• TEXT SEGMENT:
- - - - - - -
Mark tries to convince Roger to stay in New York to face his pain and the fact that Mimi is very sick. Roger attacks Mark, accusing him of hiding from his feelings. Mimi enters, having overheard the entire angry exchange, and bids Roger farewell ("Goodbye, Love"). Roger leaves town. Mimi turns to Mark for help. Benny offers one helping hand to Mimi and extends the other to Collins to help him pay Angel's funeral expenses. Mimi refuses the help and flees. Collins accepts and he and Benny go out for a drink.
Mark considers the events and faces the last year, as does Roger, who is on his way to Santa Fe. Roger begins to discover his own song, and Mark turns down the television job to finish his own film ("What You Own").
- - - - - - -
• GIVEN RECORDS:
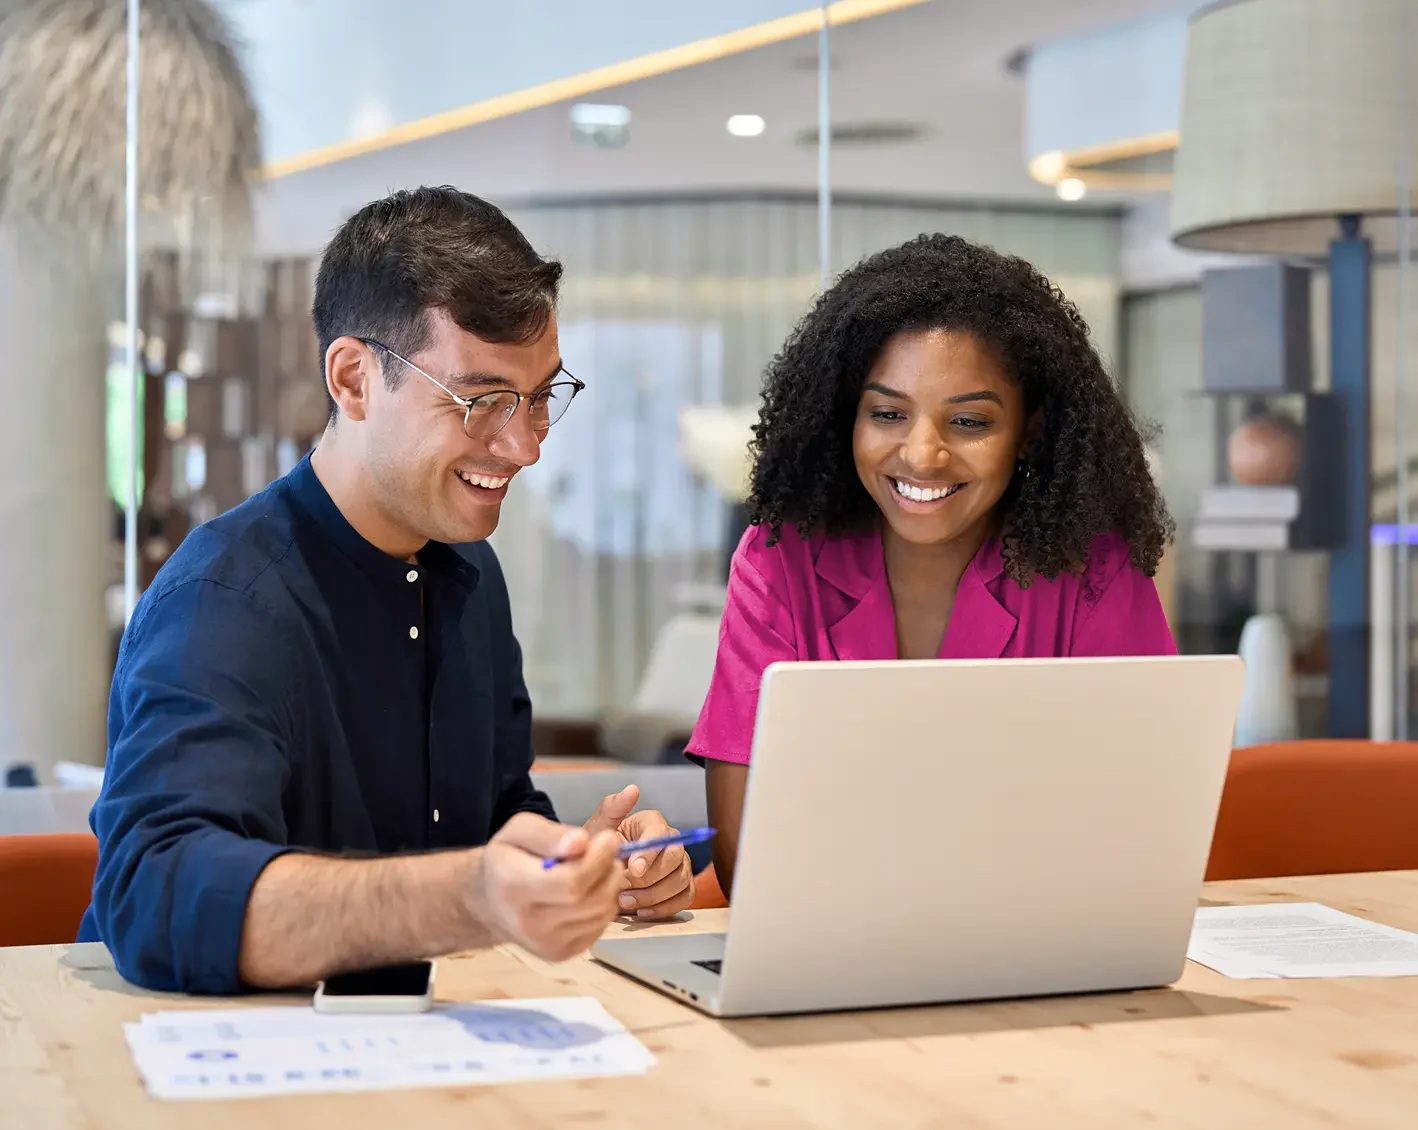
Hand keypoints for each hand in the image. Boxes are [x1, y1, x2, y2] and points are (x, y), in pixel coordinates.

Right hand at [475, 812, 622, 960]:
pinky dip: (603, 904)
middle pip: (592, 901)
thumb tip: (581, 842)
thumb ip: (549, 834)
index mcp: (512, 885)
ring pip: (601, 914)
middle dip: (609, 870)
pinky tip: (589, 890)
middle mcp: (527, 922)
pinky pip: (599, 926)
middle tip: (609, 850)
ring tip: (598, 868)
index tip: (608, 838)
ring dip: (610, 886)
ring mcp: (544, 944)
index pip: (571, 882)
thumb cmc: (507, 859)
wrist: (490, 901)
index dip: (598, 859)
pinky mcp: (560, 954)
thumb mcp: (519, 830)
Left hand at [584, 785, 695, 920]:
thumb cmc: (598, 849)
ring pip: (681, 880)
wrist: (596, 873)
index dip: (648, 853)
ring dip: (653, 896)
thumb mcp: (597, 829)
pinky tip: (641, 912)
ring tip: (626, 902)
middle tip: (624, 890)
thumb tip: (632, 789)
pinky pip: (684, 898)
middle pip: (675, 858)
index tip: (632, 869)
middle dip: (650, 878)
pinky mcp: (682, 886)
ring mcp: (679, 865)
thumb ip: (612, 809)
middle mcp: (671, 841)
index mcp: (651, 822)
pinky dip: (663, 908)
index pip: (660, 834)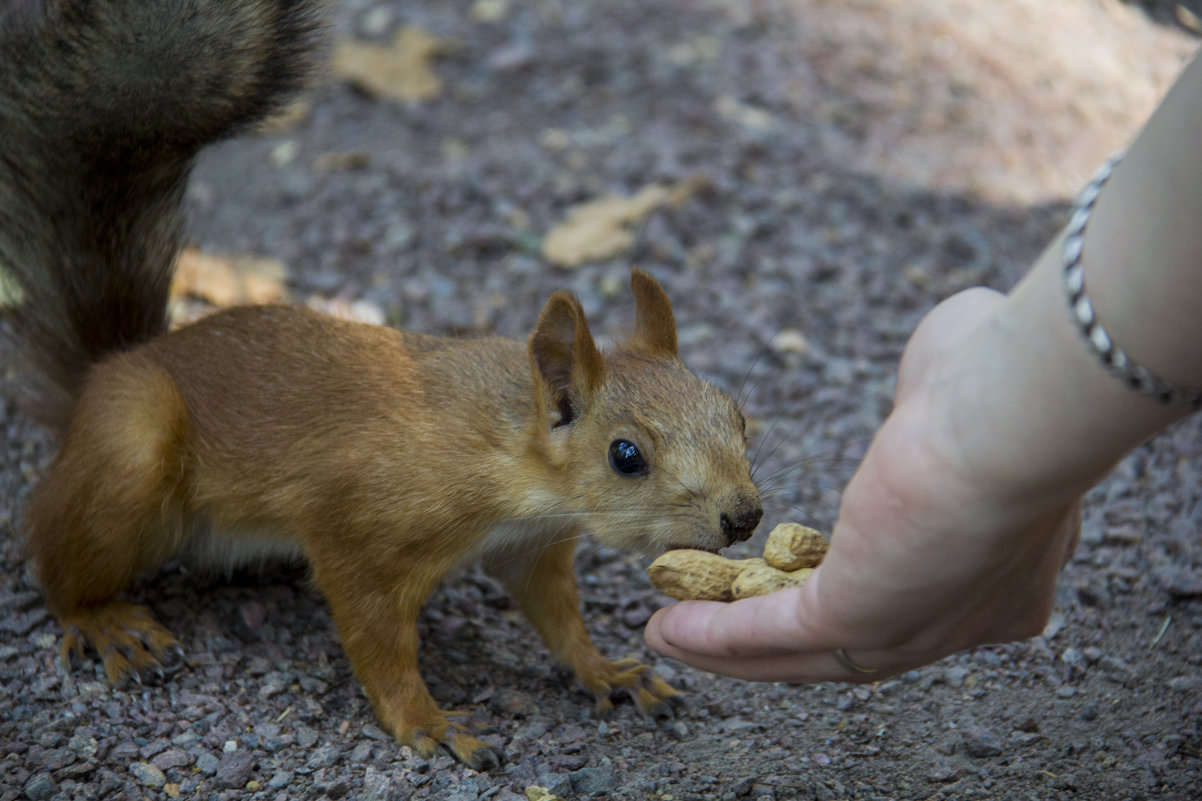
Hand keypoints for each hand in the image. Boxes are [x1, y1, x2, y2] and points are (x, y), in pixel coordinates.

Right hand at [645, 287, 1083, 680]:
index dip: (852, 584)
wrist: (1014, 412)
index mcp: (1008, 568)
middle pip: (850, 643)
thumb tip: (928, 380)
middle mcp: (964, 618)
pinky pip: (772, 633)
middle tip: (715, 620)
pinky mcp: (859, 618)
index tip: (797, 567)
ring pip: (803, 650)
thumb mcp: (961, 385)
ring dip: (729, 646)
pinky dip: (715, 635)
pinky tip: (668, 627)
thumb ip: (934, 396)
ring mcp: (912, 627)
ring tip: (672, 634)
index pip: (915, 593)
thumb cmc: (1003, 382)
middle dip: (774, 634)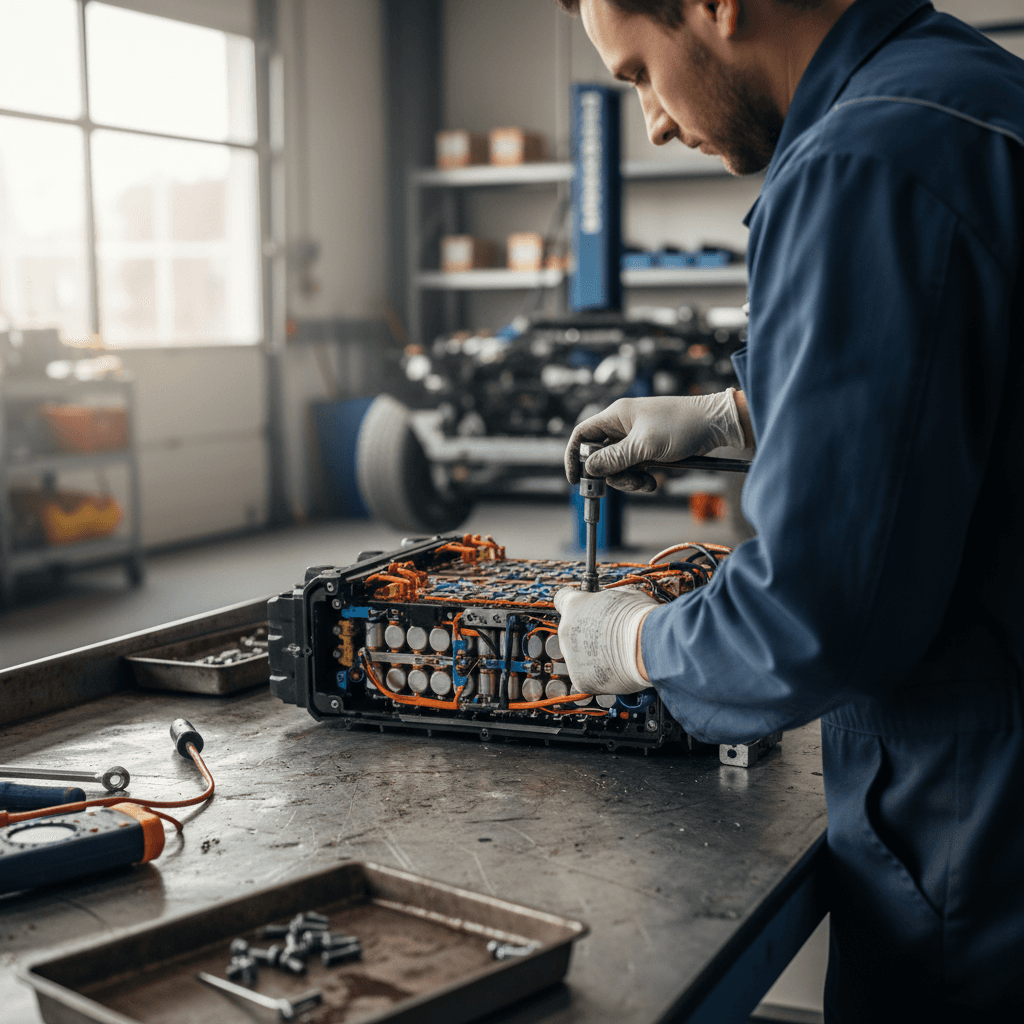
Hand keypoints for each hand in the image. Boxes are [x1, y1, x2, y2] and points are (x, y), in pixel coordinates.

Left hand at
- - - - - - -
• QUESTIONS TO ANSWER:
1. In the plot summary, where is Roger headed after he leaves town?
2. List every character named in the plot summary.
3. Update the plot summary starting with "Mark tries to" and going on through "for a drink.", putting "Joanne" wherever "Benny" appears.

• SOLUTIONS IN ORDER:
1. Santa Fe.

2. Mark, Roger, Mimi, Benny, Collins, Angel

3.
Mark tries to convince Roger to stay in New York to face his pain and the fact that Mimi is very sick. Roger attacks Mark, accusing him of hiding from his feelings. Mimi enters, having overheard the entire angry exchange, and bids Roger farewell ("Goodbye, Love"). Roger leaves town. Mimi turns to Mark for help. Joanne offers one helping hand to Mimi and extends the other to Collins to help him pay Angel's funeral expenses. Mimi refuses the help and flees. Collins accepts and he and Joanne go out for a drink.